PROVIDED INFORMATION section start
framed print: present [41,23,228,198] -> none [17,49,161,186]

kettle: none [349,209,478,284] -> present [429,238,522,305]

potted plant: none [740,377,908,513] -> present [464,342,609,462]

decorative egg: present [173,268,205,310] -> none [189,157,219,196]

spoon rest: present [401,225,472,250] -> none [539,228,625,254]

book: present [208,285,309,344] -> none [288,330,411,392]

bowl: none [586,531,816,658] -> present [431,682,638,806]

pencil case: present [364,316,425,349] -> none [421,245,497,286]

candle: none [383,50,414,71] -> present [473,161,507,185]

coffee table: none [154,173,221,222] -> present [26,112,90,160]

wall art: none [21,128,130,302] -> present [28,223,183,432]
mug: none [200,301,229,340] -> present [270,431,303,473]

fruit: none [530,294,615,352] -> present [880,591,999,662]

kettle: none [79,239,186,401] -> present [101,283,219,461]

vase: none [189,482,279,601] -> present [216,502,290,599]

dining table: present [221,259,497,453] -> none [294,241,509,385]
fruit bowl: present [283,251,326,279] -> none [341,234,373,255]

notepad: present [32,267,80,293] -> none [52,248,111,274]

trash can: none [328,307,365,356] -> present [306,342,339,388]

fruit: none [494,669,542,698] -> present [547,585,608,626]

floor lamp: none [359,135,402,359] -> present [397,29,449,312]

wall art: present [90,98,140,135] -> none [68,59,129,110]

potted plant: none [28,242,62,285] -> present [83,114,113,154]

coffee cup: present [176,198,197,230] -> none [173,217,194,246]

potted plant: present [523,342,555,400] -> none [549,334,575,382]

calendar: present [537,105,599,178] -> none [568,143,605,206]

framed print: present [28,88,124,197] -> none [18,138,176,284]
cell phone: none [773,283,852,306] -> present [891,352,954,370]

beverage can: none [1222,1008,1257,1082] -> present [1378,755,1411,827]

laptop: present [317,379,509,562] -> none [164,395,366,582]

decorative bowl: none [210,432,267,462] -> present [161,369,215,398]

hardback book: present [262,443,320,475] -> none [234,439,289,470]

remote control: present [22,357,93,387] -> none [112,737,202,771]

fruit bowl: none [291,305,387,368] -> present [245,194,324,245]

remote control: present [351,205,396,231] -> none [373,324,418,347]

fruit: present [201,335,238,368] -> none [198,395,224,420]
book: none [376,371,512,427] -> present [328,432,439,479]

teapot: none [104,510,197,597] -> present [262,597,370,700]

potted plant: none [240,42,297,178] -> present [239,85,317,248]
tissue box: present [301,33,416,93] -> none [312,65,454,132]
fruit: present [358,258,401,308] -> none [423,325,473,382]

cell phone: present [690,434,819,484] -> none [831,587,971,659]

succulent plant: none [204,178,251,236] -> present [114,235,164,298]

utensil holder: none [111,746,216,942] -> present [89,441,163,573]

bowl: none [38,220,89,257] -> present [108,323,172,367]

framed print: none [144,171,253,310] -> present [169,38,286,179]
PROVIDED INFORMATION section end
(WORK TO BE COMPLETED) Repeat the data precisely, line by line.

(SOLVED PROBLEM)
framed print: present [41,23,228,198] -> none [17,49,161,186]

kettle: none [349,209,478,284] -> present [429,238,522,305]

potted plant: none [740,377,908,513] -> present [464,342,609,462]

decorative egg: present [173,268,205,310] -> none [189,157,219,196]

spoon rest: present [401,225,472,250] -> none [539,228,625,254]

book: present [208,285,309,344] -> none [288,330,411,392]

bowl: none [586,531,816,658] -> present [431,682,638,806]

pencil case: present [364,316,425,349] -> none [421,245,497,286]

candle: none [383,50,414,71] -> present [473,161,507,185]

coffee table: none [154,173,221,222] -> present [26,112,90,160]

wall art: none [21,128,130,302] -> present [28,223,183,432]
mug: none [200,301,229,340] -> present [270,431,303,473]

fruit: none [530,294,615,352] -> present [880,591,999,662]

kettle: none [79,239,186,401] -> present [101,283,219,461]

vase: none [189,482,279,601] -> present [216,502,290,599]

dining table: present [221,259,497,453] -> none [294,241,509,385]
fruit bowl: present [283,251,326,279] -> none [341,234,373,255]

notepad: present [32,267,80,293] -> none [52,248,111,274]

trash can: none [328,307,365,356] -> present [306,342,339,388]

fruit: none [494,669,542,698] -> present [547,585,608,626]

floor lamp: none [359,135,402,359] -> present [397,29,449,312]

wall art: present [90,98,140,135] -> none [68,59,129,110]

potted plant: none [28,242,62,285] -> present [83,114,113,154]

coffee cup: present [176,198,197,230] -> none [173,217,194,246]

potted plant: present [523,342,555,400] -> none [549,334,575,382]

calendar: present [537,105,599,178] -> none [568,143,605,206]

framed print: present [28,88,124,197] -> none [18,138,176,284]
cell phone: none [773,283,852,306] -> present [891,352,954,370]

beverage can: none [1222,1008,1257,1082] -> present [1378,755,1411,827]

laptop: present [317,379,509,562] -> none [164,395,366,582]

decorative bowl: none [210,432,267,462] -> present [161,369,215,398]

hardback book: present [262,443,320,475] -> none [234,439,289,470]

remote control: present [22,357,93,387] -> none [112,737,202,771]

fruit bowl: none [291,305,387,368] -> present [245,194,324,245]

remote control: present [351,205,396,231] -> none [373,324,418,347]

fruit: present [201,335,238,368] -> none [198,395,224,420]
book: none [376,371,512,427] -> present [328,432,439,479]

teapot: none [104,510,197,597] -> present [262,597,370,700]

potted plant: none [240,42,297,178] -> present [239,85,317,248]
tissue box: present [301,33,416,93] -> none [312,65,454,132]
fruit: present [358,258,401,308] -> none [423,325,473,382]

cell phone: present [690,434,819,484] -> none [831,587,971,659]

succulent plant: none [204,178,251,236] -> present [114,235,164,298]

utensil holder: none [111,746,216,942] -> present [89,441,163,573]

bowl: none [38,220,89,257] -> present [108,323,172,367]

framed print: none [144,171,253,310] -> present [169,38,286,179]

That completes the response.